» EXERCISE PROMPT
Locate every line in the records that contains the string "Julho" and copy each of those lines. Case counts.

Saved entries:

────────────────

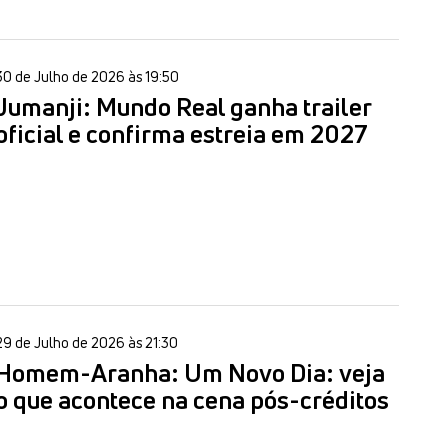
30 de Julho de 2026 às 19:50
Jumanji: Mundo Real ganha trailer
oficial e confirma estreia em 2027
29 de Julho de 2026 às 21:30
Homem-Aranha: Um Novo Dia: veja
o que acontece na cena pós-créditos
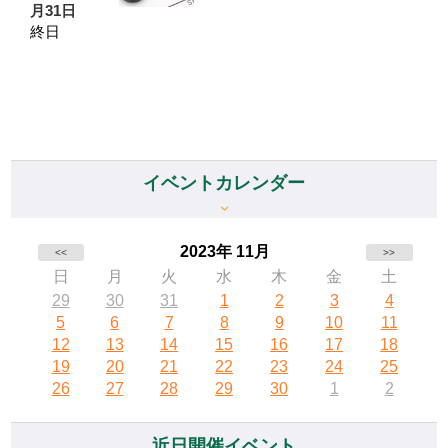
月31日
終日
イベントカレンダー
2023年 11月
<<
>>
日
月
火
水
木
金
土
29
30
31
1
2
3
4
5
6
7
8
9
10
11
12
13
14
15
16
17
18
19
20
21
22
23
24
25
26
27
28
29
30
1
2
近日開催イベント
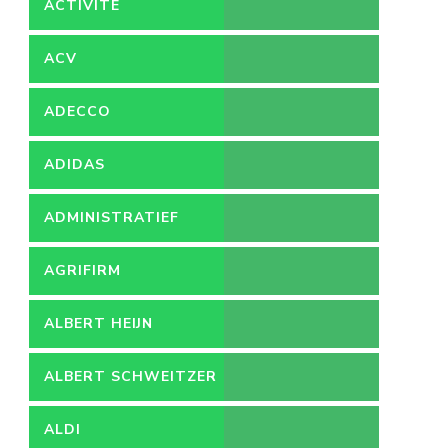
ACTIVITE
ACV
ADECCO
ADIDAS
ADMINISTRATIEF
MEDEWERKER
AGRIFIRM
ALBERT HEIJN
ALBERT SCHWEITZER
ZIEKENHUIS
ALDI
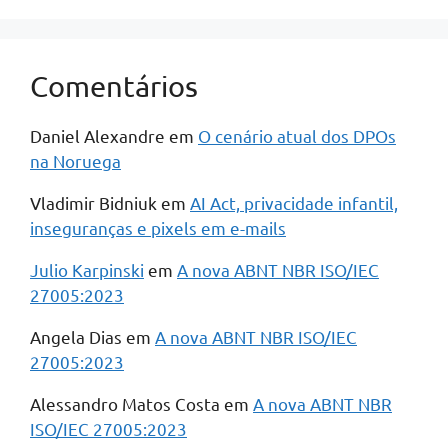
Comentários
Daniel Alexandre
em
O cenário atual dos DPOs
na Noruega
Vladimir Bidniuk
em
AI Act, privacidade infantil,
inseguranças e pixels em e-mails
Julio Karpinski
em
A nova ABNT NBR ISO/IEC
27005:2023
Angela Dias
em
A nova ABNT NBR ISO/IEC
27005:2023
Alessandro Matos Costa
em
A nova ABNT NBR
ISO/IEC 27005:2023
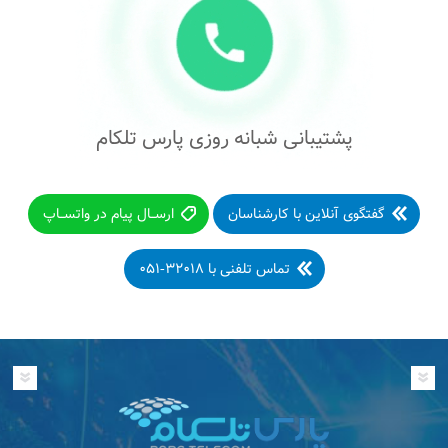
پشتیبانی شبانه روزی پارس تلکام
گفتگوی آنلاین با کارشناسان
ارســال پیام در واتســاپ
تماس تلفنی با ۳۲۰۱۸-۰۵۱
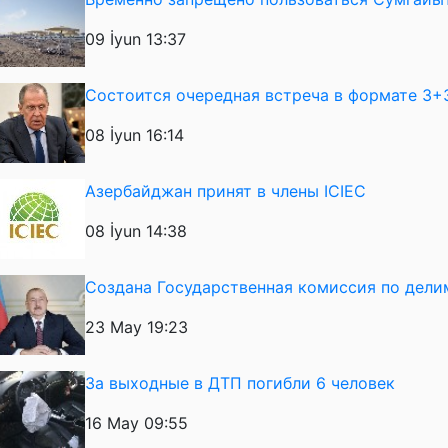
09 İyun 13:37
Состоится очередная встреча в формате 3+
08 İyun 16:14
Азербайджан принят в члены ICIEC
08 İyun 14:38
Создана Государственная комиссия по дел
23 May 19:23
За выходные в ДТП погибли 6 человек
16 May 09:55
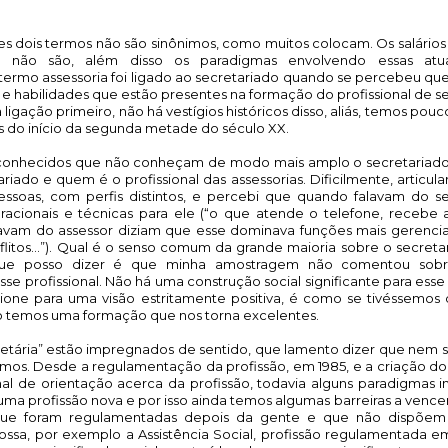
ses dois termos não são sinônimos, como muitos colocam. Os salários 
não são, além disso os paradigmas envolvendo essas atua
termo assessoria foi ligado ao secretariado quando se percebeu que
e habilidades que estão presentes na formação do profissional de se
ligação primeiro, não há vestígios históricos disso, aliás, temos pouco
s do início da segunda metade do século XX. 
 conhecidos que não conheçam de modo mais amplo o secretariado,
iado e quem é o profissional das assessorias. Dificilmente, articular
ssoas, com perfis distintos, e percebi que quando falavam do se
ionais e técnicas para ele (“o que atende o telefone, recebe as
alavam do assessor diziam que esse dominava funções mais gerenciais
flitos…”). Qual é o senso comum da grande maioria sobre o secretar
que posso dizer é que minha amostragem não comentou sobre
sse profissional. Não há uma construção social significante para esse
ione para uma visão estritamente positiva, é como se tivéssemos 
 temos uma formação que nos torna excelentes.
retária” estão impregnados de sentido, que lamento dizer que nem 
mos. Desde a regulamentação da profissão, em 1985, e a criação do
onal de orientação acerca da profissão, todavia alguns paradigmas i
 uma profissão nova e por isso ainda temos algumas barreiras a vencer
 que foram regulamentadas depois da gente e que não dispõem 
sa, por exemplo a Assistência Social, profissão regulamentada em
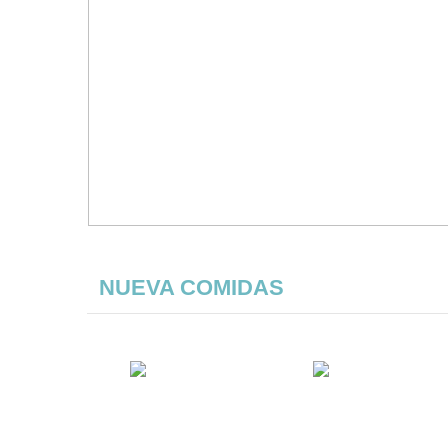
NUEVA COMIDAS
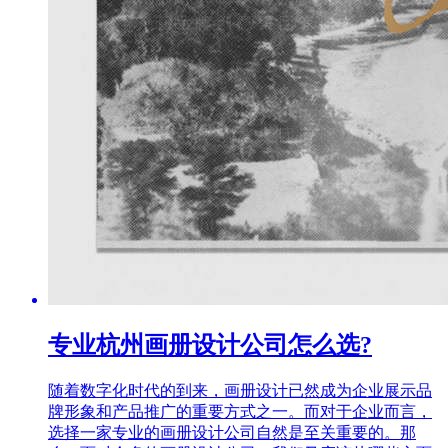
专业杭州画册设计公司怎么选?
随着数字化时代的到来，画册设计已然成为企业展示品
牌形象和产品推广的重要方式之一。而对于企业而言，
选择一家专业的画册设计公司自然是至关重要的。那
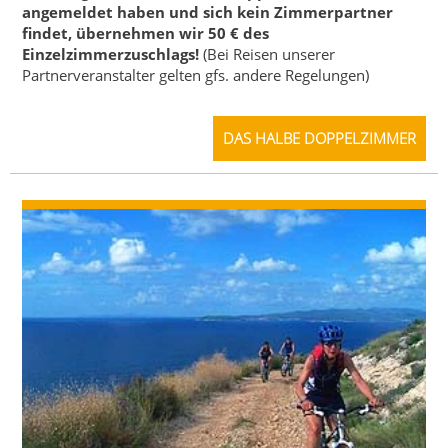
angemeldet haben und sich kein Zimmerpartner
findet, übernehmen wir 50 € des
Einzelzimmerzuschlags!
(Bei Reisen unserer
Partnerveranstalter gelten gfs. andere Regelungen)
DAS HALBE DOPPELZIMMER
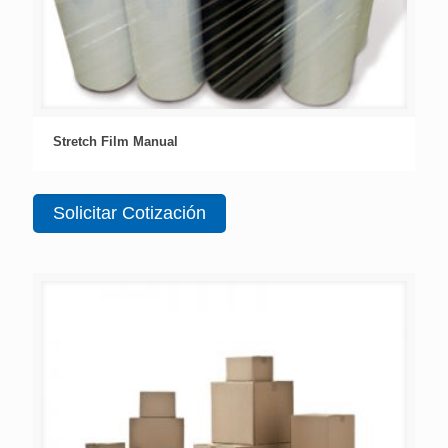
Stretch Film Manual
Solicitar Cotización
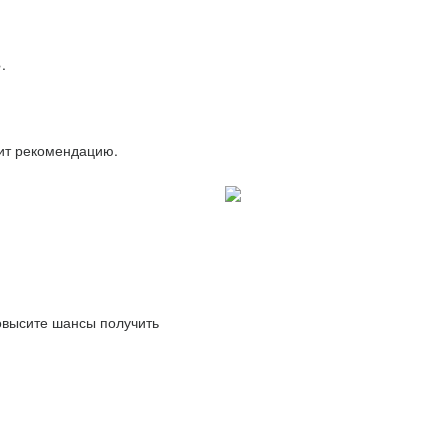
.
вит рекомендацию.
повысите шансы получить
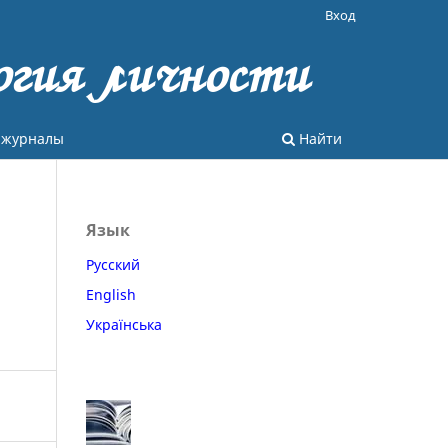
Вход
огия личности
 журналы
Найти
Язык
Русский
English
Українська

────────────────

» COMPLETED TASK
30 de Julho de 2026 às 19:50
29 de Julho de 2026 às 21:30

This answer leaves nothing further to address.